* PAGE EXTRACT:
Quote: charliepatrick


Here is a really easy puzzle based on my experience this afternoon waiting for a bus. There are two buses (U1C and 1) that regularly go into town from where I live. For mathematical purposes they depart from their depots (University or Winchester) every 10 minutes or every 15 minutes during the daytime. However as you don't know how bad the traffic is that day you can't tell for sure when they will arrive, just that they are always 10 and 15 minutes apart. What is the chances you have to wait 9 minutes or more for the next bus into town!!
link to original post



I know this one is old news, but I asked in my latest Ask the Wizard column. I changed the times to 30 and 45 minutes. Here is my solution.
link to original post


There's a way to solve this without calculus, using your graph (well, if you add a line to it)
Extend the graph into three dimensions, with z = y in the yellow area and z = x in the blue area. The solution = the volume / the area of the graph at z = 0.
The yellow section is a pyramid whose base is along the x = 1/2 line; its volume = 1/3 x (1/2 x (1/2 x 1/2)) x 1/2 = 1/48.

* RECORDS PROVIDED:
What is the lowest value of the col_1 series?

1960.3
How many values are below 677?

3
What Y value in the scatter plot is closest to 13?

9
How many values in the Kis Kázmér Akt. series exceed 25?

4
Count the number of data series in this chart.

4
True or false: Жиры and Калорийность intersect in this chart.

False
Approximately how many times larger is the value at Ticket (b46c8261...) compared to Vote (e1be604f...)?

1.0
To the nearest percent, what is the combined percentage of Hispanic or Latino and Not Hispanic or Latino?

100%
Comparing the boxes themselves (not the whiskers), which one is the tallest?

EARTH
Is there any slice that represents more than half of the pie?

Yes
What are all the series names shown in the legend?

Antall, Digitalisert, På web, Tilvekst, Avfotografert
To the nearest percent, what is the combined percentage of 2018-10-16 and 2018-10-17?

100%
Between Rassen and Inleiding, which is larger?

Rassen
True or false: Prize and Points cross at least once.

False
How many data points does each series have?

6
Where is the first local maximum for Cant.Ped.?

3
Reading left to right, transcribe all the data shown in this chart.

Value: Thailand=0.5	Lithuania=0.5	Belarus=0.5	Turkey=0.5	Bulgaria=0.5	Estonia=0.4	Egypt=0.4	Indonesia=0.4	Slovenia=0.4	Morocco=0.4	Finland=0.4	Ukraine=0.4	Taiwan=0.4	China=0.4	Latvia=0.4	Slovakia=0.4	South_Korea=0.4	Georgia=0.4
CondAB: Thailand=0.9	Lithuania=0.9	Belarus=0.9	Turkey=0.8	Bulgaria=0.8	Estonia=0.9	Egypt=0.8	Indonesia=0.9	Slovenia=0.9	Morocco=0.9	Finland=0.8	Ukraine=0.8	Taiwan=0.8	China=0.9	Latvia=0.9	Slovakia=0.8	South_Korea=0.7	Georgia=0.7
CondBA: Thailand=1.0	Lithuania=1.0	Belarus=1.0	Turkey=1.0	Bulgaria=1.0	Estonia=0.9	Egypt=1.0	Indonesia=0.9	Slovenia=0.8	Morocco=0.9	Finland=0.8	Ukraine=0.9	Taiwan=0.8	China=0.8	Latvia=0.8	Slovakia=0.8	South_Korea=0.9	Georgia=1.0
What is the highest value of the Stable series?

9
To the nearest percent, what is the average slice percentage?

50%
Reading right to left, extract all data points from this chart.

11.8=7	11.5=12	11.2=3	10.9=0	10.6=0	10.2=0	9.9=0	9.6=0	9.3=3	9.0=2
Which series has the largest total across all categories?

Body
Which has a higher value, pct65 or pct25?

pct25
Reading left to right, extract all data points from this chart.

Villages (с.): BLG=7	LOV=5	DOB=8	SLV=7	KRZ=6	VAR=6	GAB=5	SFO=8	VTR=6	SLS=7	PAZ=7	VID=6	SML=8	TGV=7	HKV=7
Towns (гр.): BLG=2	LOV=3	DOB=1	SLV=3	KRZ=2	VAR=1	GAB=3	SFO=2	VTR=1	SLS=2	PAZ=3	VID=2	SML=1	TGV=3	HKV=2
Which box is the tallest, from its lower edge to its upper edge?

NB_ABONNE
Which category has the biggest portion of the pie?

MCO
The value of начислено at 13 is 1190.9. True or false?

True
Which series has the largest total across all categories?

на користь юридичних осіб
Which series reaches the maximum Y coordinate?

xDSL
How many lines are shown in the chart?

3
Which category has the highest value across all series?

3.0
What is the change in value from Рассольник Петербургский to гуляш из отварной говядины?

* PROBLEM: In the bus puzzle thread above, what intervals did the Ask the Wizard column change the bus times to?

* WRITTEN RESPONSE: 30 and 45 minutes.